Over in the US, the Nasdaq index—the most resilient index with respect to current sell-off—fell 1.11% yesterday while the Dow Jones scored over 2.39%. Clearly, that doesn’t make sense, and one can see that the markets are a little out of whack.
The interesting element to note is that the volatility for S&P500 and the Stox600 both remain at decent levels, 63.95 and 57.13 respectively. If you look at the Dow Jones’ rally, it seems like there is no tomorrow. The surge in its price during the past two days has been mammoth. The fact is that many investors are still expecting this index to fall.
The economic disruption and the lockdown are bound to hit the UK’s economy, but despite this, the FTSE 100 index ended the day with solid gains yesterday. It surged 4.45%.
Investors have their eyes on the most important event today—the BOE’s monetary policy decision. So far, the bank has cut the interest rate twice in its emergency meetings.

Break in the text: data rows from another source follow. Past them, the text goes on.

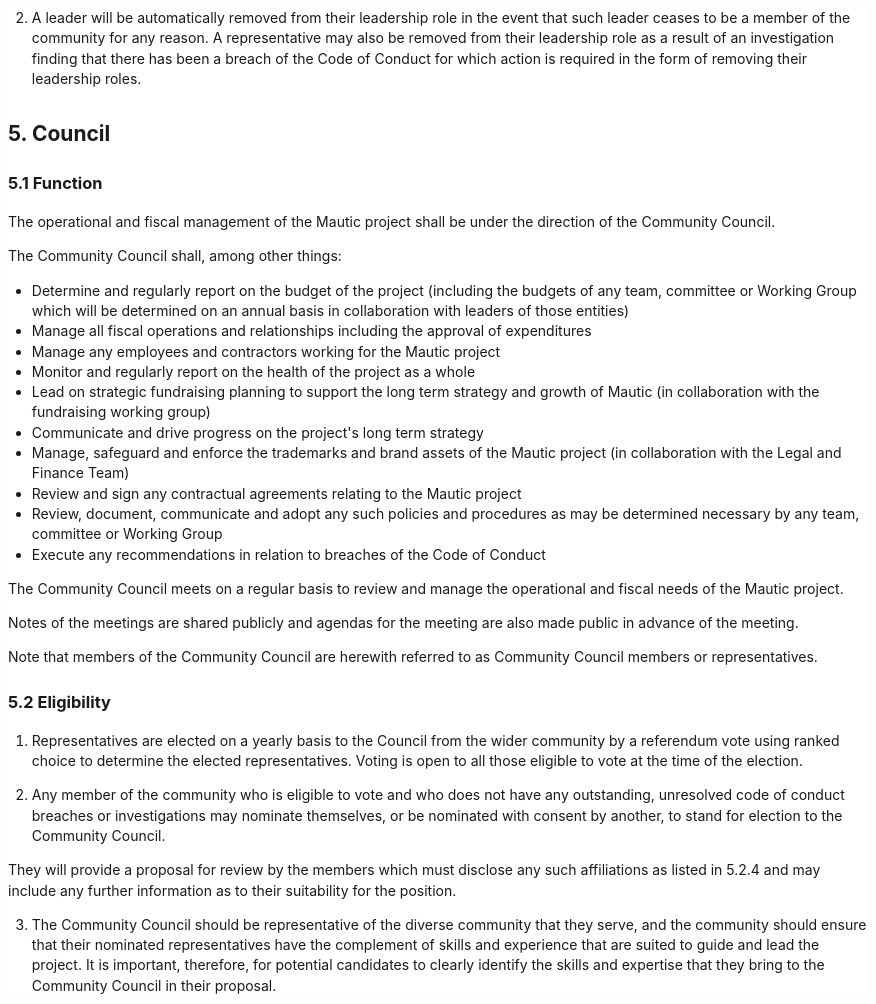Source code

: 2. A leader will be automatically removed from their leadership role in the event that such leader ceases to be a member of the community for any reason. A representative may also be removed from their leadership role as a result of an investigation finding that there has been a breach of the Code of Conduct for which action is required in the form of removing their leadership roles.

## 5. Council

### 5.1 Function

The operational and fiscal management of the Mautic project shall be under the direction of the Community Council.

The Community Council shall, among other things:

- Determine and regularly report on the budget of the project (including the budgets of any team, committee or Working Group which will be determined on an annual basis in collaboration with leaders of those entities)
- Manage all fiscal operations and relationships including the approval of expenditures
- Manage any employees and contractors working for the Mautic project
- Monitor and regularly report on the health of the project as a whole
- Lead on strategic fundraising planning to support the long term strategy and growth of Mautic (in collaboration with the fundraising working group)
- Communicate and drive progress on the project's long term strategy
- Manage, safeguard and enforce the trademarks and brand assets of the Mautic project (in collaboration with the Legal and Finance Team)
- Review and sign any contractual agreements relating to the Mautic project
- Review, document, communicate and adopt any such policies and procedures as may be determined necessary by any team, committee or Working Group
- Execute any recommendations in relation to breaches of the Code of Conduct

The Community Council meets on a regular basis to review and manage the operational and fiscal needs of the Mautic project.

Notes of the meetings are shared publicly and agendas for the meeting are also made public in advance of the meeting.

Note that members of the Community Council are herewith referred to as Community Council members or representatives.

### 5.2 Eligibility


1. Representatives are elected on a yearly basis to the Council from the wider community by a referendum vote using ranked choice to determine the elected representatives. Voting is open to all those eligible to vote at the time of the election.

2. Any member of the community who is eligible to vote and who does not have any outstanding, unresolved code of conduct breaches or investigations may nominate themselves, or be nominated with consent by another, to stand for election to the Community Council.

They will provide a proposal for review by the members which must disclose any such affiliations as listed in 5.2.4 and may include any further information as to their suitability for the position.

3. The Community Council should be representative of the diverse community that they serve, and the community should ensure that their nominated representatives have the complement of skills and experience that are suited to guide and lead the project. It is important, therefore, for potential candidates to clearly identify the skills and expertise that they bring to the Community Council in their proposal.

It is unlikely we will see the bank shifting the needle on this, unless of course, if it is competing with the Federal Reserve where the interest rates are sitting at zero. In the UK, it is at 0.10%.
Nonetheless, it is the surprise action of central banks that shakes the core of forex markets. If the BOE throws any unexpected punches, it is likely that we will see Sterling knocked out. Currently, it is trading at 1.18 against the dollar and during the past few days, it has had a remarkable comeback after it reached the low of 1.1412 on the 20th March.